Building a B2B Marketing Budget for Uncertain Times
The pandemic is prompting B2B marketers to revisit their budgets and outreach strategies. There’s never been a better time to implement revenue-focused metrics so you can allocate spend more efficiently.
To bend the curve and save lives during the COVID-19 crisis, people stayed home, and businesses scrapped roadshows, conferences, and other events. Some companies reduced staff and slashed budgets, and millions are working from home. While this disruption affects people’s lives and livelihoods, it also has a major impact on Marketing plans and budgets. For B2B marketers, there’s no time better than right now to build a B2B Marketing budget and plan that focuses both on Marketing efficiency and revenue generation. As B2B marketers restructure campaigns and create new budgets, many are thinking about shifting investments to digital channels. It makes sense under the circumstances. But if you’re reallocating spend to do more with less, you need to make sure every investment pays off during this uncertain time, which means investing as efficiently as possible. These high-level tips can help you get started:
- Revisit your Ideal Customer Profile (ICP) and validate targets, making adjustments to account for the economic fallout of COVID-19.
- Study funnel metrics, and find a way to accurately attribute revenue to campaigns so you know what works and what doesn’t.
- Select a message, content types, and specific channels, and then test combinations.
- Determine which combination worked best, and use that mix for a larger campaign.
With the basics recalibrated, you’ll be in a better position to move forward with your strategy, but keep in mind that maximizing efficiency requires drilling down into the data to understand which types of digital marketing are working best from a revenue generation standpoint.
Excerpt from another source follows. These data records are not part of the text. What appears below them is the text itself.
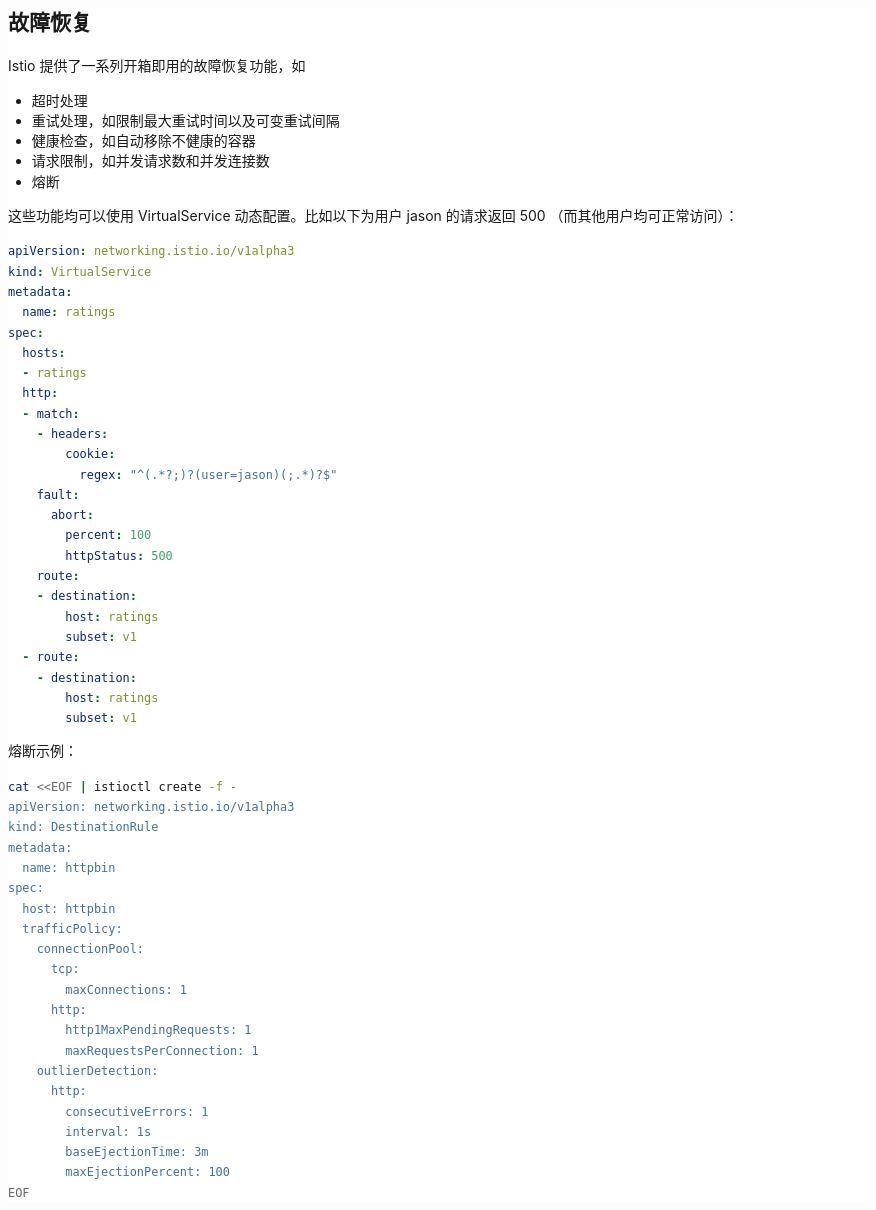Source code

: ## 故障恢复

Istio 提供了一系列开箱即用的故障恢复功能，如

- 超时处理
- 重试处理，如限制最大重试时间以及可变重试间隔
- 健康检查，如自动移除不健康的容器
- 请求限制，如并发请求数和并发连接数
- 熔断

这些功能均可以使用 VirtualService 动态配置。比如以下为用户 jason 的请求返回 500 （而其他用户均可正常访问）：

```yaml
apiVersion: networking.istio.io/v1alpha3
kind: VirtualService
metadata:
  name: ratings
spec:
  hosts:
  - ratings
  http:
  - match:
    - headers:
        cookie:
          regex: "^(.*?;)?(user=jason)(;.*)?$"
    fault:
      abort:
        percent: 100
        httpStatus: 500
    route:
    - destination:
        host: ratings
        subset: v1
  - route:
    - destination:
        host: ratings
        subset: v1
```

熔断示例：

```sh
cat <<EOF | istioctl create -f -
apiVersion: networking.istio.io/v1alpha3
kind: DestinationRule
metadata:
  name: httpbin
spec:
  host: httpbin
  trafficPolicy:
    connectionPool:
      tcp:
        maxConnections: 1
      http:
        http1MaxPendingRequests: 1
        maxRequestsPerConnection: 1
    outlierDetection:
      http:
        consecutiveErrors: 1
        interval: 1s
        baseEjectionTime: 3m
        maxEjectionPercent: 100
EOF
```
Point solutions that provide data on clicks and page views are nice, but you’ll need data that sheds light on revenue and sales. You can start by taking a look at your historical demand generation efforts, noting the split between digital and non-digital campaigns and analyzing how each influenced sales. It’s important to find a way to attribute leads to campaign outreach. If you’re using a “first touch” attribution model, which credits the lead to the initial encounter with the prospective customer, you’ll likely find that digital campaigns play a key role in generating new interest. The question is, which campaigns are best and conversely, which are the worst and influencing revenue. Here’s an example of a chart that shows how digital and non-digital efforts are influencing sales:
Data like this can guide you as you re-plan your Marketing strategy to emphasize digital outreach. Velocity metrics are another important component, measuring the time it takes to convert a lead to a sale. It’s best to have insight into velocity at every stage of the funnel so you can identify and address any bottlenecks and get to revenue faster. Insight into velocity at every funnel stage also lets you gauge the effectiveness of any adjustments you make along the way. Here’s an example of a chart that illustrates how fast marketing qualified leads (MQLs) were moving through the funnel in 2019 and the first quarter of 2020: The trendline suggests a huge improvement in Q1 2020 results over the same period in 2019. Armed with that information, you can take a look at your program mix from those periods and consider potential velocity when developing your new Marketing plan. This is a stressful time for B2B marketers, as professionals and as human beings. But we can do our part as individuals to flatten the curve and help those in need. On the work front, we can reevaluate plans we made for a completely different business environment and adapt to new circumstances. You’re Marketing data matters, so now is the time to measure your Marketing and be agile.